===== Source data =====
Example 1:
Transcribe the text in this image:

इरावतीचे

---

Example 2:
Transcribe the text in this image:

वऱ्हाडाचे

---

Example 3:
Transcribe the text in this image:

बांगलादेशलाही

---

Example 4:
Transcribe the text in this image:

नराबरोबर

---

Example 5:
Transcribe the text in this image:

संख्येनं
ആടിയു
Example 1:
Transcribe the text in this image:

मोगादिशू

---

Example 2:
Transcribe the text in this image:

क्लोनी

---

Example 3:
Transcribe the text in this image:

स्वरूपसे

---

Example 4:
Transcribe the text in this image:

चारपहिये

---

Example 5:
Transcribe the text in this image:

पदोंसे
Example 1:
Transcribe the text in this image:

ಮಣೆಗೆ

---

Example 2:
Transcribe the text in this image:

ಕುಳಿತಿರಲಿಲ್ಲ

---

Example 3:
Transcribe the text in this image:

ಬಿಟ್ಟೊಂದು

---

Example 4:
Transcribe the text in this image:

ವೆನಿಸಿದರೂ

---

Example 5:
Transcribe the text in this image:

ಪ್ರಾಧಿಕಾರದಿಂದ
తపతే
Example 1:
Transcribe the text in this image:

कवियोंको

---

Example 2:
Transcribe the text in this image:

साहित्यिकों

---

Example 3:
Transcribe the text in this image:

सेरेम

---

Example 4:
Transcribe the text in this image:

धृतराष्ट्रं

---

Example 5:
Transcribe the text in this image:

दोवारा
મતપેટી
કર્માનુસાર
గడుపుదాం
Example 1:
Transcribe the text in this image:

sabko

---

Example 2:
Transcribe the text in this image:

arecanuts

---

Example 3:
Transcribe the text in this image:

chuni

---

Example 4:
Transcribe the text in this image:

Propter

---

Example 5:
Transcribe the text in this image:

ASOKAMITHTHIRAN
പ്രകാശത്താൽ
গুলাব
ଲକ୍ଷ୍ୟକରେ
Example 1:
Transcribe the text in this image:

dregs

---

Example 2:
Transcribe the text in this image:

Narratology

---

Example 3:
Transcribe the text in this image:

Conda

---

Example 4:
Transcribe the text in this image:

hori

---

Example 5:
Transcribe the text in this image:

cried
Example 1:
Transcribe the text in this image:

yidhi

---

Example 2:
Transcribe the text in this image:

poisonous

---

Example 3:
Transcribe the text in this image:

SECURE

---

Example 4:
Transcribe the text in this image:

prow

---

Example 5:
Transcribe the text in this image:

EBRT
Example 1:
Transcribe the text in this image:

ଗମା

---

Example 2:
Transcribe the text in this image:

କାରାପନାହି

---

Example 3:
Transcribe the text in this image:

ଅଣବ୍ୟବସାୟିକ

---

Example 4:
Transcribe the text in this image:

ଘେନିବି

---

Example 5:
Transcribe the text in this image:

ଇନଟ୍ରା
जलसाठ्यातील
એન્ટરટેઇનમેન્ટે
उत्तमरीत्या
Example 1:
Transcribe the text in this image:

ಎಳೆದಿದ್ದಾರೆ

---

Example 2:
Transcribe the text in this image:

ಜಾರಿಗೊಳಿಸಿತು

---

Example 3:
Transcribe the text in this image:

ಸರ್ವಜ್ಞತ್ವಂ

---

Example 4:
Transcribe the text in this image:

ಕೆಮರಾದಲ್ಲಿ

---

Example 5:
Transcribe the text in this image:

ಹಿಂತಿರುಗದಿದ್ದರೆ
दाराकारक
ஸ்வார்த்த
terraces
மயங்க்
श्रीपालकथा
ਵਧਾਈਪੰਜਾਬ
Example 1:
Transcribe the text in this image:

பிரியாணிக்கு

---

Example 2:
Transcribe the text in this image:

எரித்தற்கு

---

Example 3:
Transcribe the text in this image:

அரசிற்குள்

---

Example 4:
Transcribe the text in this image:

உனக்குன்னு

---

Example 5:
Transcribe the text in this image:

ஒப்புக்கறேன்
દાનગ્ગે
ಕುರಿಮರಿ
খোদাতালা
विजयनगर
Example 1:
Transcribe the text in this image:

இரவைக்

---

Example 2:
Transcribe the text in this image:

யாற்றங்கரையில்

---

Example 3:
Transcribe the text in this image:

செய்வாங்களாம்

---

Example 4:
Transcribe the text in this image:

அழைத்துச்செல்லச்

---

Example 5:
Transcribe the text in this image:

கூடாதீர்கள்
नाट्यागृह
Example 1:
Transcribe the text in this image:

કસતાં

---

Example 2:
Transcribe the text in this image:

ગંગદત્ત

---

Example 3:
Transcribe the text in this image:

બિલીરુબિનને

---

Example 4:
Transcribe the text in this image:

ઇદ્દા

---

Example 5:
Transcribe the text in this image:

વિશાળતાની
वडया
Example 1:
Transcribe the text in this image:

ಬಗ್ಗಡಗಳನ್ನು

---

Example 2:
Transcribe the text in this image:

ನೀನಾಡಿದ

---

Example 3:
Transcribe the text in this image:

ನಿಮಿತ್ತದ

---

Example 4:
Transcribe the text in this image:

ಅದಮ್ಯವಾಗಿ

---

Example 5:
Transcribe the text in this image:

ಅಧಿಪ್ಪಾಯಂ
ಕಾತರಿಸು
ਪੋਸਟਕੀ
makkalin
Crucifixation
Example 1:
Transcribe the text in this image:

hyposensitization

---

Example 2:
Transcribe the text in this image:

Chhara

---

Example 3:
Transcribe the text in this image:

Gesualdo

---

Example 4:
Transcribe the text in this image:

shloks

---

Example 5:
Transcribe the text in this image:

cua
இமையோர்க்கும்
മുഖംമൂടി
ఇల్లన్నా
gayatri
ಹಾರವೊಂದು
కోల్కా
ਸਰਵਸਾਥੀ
=====
Exercise directions
Reproduce the data above in full, substituting "Copy" for every occurrence of "Transcribe" and leaving everything else unchanged.

Task output
Example 1:
Copy the text in this image:

इरावतीचे

---

Example 2:
Copy the text in this image:

वऱ्हाडाचे

---

Example 3:
Copy the text in this image:

बांगलादेशलाही

---

Example 4:
Copy the text in this image:

नराबरोबर

---

Example 5:
Copy the text in this image:

संख्येनं
ആടിയു
Example 1:
Copy the text in this image:

मोगादिशू

---

Example 2:
Copy the text in this image:

क्लोनी

---

Example 3:
Copy the text in this image:

स्वरूपसे

---

Example 4:
Copy the text in this image:

चारपहिये

---

Example 5:
Copy the text in this image:

पदोंसे
Example 1:
Copy the text in this image:

ಮಣೆಗೆ

---

Example 2:
Copy the text in this image:

ಕುಳಿತಿರಲಿಲ್ಲ

---

Example 3:
Copy the text in this image:

ಬಿಟ್ಟೊಂದು

---

Example 4:
Copy the text in this image:

ವೆನಿಸಿದರೂ

---

Example 5:
Copy the text in this image:

ಪ್ರಾಧಿಕಾರದಿಂದ
తపతే
Example 1:
Copy the text in this image:

कवियोंको

---

Example 2:
Copy the text in this image:

साहित्यिकों

---

Example 3:
Copy the text in this image:

सेरेम

---

Example 4:
Copy the text in this image:

धृतराष्ट्रं

---

Example 5:
Copy the text in this image:

दोवारा
મતપેટી
કર્માનુસાર
గడుపుదాం
Example 1:
Copy the text in this image:

sabko

---

Example 2:
Copy the text in this image:

arecanuts

---

Example 3:
Copy the text in this image:

chuni

---

Example 4:
Copy the text in this image:

Propter

---

Example 5:
Copy the text in this image:

ASOKAMITHTHIRAN
പ്രകാശത്താൽ
গুলাব
ଲକ୍ଷ୍ୟକରେ
Example 1:
Copy the text in this image:

dregs

---

Example 2:
Copy the text in this image:

Narratology

---

Example 3:
Copy the text in this image:

Conda

---

Example 4:
Copy the text in this image:

hori

---

Example 5:
Copy the text in this image:

cried
Example 1:
Copy the text in this image:

yidhi

---

Example 2:
Copy the text in this image:

poisonous

---

Example 3:
Copy the text in this image:

SECURE

---

Example 4:
Copy the text in this image:

prow

---

Example 5:
Copy the text in this image:

EBRT
Example 1:
Copy the text in this image:

ଗମା

---

Example 2:
Copy the text in this image:

କାରାପନାହି

---

Example 3:
Copy the text in this image:

ଅଣବ୍ୟବସାୟିକ

---

Example 4:
Copy the text in this image:

ଘେନିବି

---

Example 5:
Copy the text in this image:

ଇନଟ୍ରା
जलसाठ्यातील
એન્ટરટેઇનમેન્ટે
उत्तमरीत्या
Example 1:
Copy the text in this image:

ಎಳೆದಿದ್ದಾರೆ

---

Example 2:
Copy the text in this image:

ಜಾರಿಗೊಳಿಸಿತು

---

Example 3:
Copy the text in this image:

ಸರ್ವಜ್ಞತ್ವಂ

---

Example 4:
Copy the text in this image:

ಕೆಮರಾದಲ್ಲಿ

---

Example 5:
Copy the text in this image:

ಹಿಂತಿರುಗದಿದ್ದರೆ
दाराकारक
ஸ்வார்த்த
terraces
மயங்க்
श्रीपालकथा
ਵਧਾਈਪੰਜਾਬ
Example 1:
Copy the text in this image:

பிரியாணிக்கு

---

Example 2:
Copy the text in this image:

எரித்தற்கு

---

Example 3:
Copy the text in this image:

அரசிற்குள்

---

Example 4:
Copy the text in this image:

உனக்குன்னு

---

Example 5:
Copy the text in this image:

ஒப்புக்கறேன்
દાનગ્ગે
ಕುರಿಮರಿ
খোদাতালা
विजयनगर
Example 1:
Copy the text in this image:

இரவைக்

---

Example 2:
Copy the text in this image:

யாற்றங்கரையில்

---

Example 3:
Copy the text in this image:

செய்வாங்களாம்

---

Example 4:
Copy the text in this image:

அழைத்துச்செல்லச்

---

Example 5:
Copy the text in this image:

கூடாதீர்கள்
नाट्यागृह
Example 1:
Copy the text in this image:

કસતાં

---

Example 2:
Copy the text in this image:

ગંગદત્ત

---

Example 3:
Copy the text in this image:

બિલીરુબિનને

---

Example 4:
Copy the text in this image:

ઇદ્દા

---

Example 5:
Copy the text in this image:

વિશાળતાની
वडया
Example 1:
Copy the text in this image:

ಬಗ್ಗಡಗಳನ್ನು

---

Example 2:
Copy the text in this image:

ನೀನಾಡಿದ

---

Example 3:
Copy the text in this image:

ನಿಮಿತ್ತದ

---

Example 4:
Copy the text in this image:

ಅದಮ್ಯವಾಗಿ

---

Example 5:
Copy the text in this image:

ಅಧಿಪ್ಪಾಯಂ
ಕಾತರಿಸು
ਪੋਸਟਕੀ
makkalin
Crucifixation
Example 1:
Copy the text in this image:

hyposensitization

---

Example 2:
Copy the text in this image:

Chhara

---

Example 3:
Copy the text in this image:

Gesualdo

---

Example 4:
Copy the text in this image:

shloks

---

Example 5:
Copy the text in this image:

cua
இமையோர்க்கும்
മുഖംമൂടി
ఇల్లన్నా
gayatri
ಹಾರವೊಂದು
కోల్కా
ਸਰਵਸਾਥੀ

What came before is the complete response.